> **YOUR OBJECTIVE**
Filter the entries for lines with the word "shoulder".
########
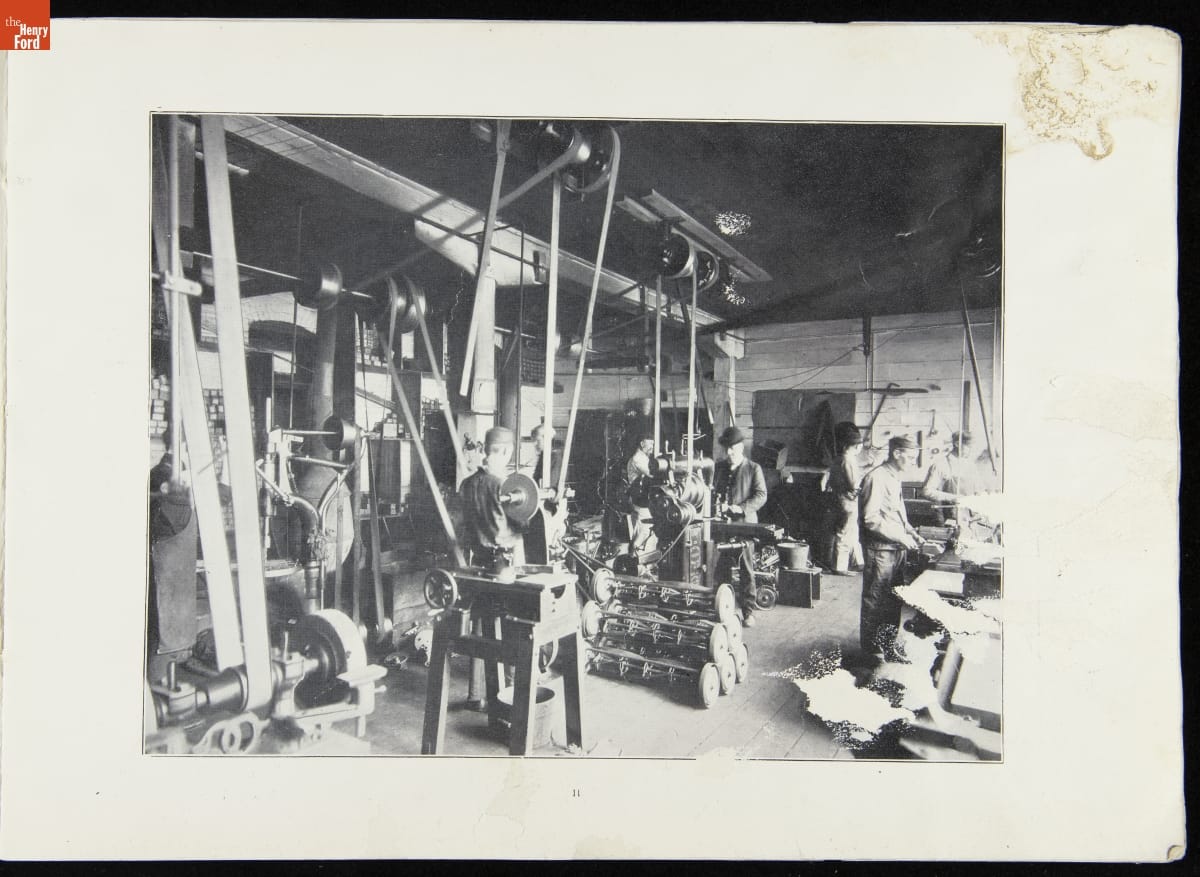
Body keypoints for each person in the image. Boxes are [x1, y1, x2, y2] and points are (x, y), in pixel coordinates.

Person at [858, 434, 924, 659]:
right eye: (911, 457)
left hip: (896, 549)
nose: (913, 462)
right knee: (876, 599)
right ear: (896, 453)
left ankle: (887, 645)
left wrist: (912, 533)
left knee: (893, 599)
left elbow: (897, 513)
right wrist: (901, 537)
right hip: (881, 551)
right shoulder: (876, 478)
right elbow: (871, 519)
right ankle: (871, 652)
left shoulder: (894, 477)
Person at [712, 426, 768, 627]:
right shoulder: (719, 467)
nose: (729, 453)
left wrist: (741, 508)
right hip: (723, 525)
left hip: (745, 526)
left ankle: (748, 611)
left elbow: (761, 495)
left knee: (746, 568)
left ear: (741, 448)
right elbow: (713, 491)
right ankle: (722, 607)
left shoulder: (753, 468)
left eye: (732, 449)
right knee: (721, 567)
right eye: (726, 449)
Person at [459, 426, 525, 571]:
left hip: (477, 558)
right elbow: (521, 523)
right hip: (506, 561)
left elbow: (463, 520)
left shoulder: (466, 484)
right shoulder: (503, 485)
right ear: (506, 451)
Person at [826, 421, 864, 575]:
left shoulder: (838, 459)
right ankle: (839, 567)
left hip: (838, 499)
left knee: (852, 531)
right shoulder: (849, 459)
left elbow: (831, 481)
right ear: (856, 445)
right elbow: (854, 484)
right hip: (848, 501)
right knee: (844, 533)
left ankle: (858, 562)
########
> **EXERCISE ANSWER**
right shoulder: (876, 478)
left shoulder: (894, 477)
right shoulder: (719, 467)
left shoulder: (753, 468)
left shoulder: (466, 484)
right shoulder: (503, 485)
left shoulder: (838, 459)
right shoulder: (849, 459)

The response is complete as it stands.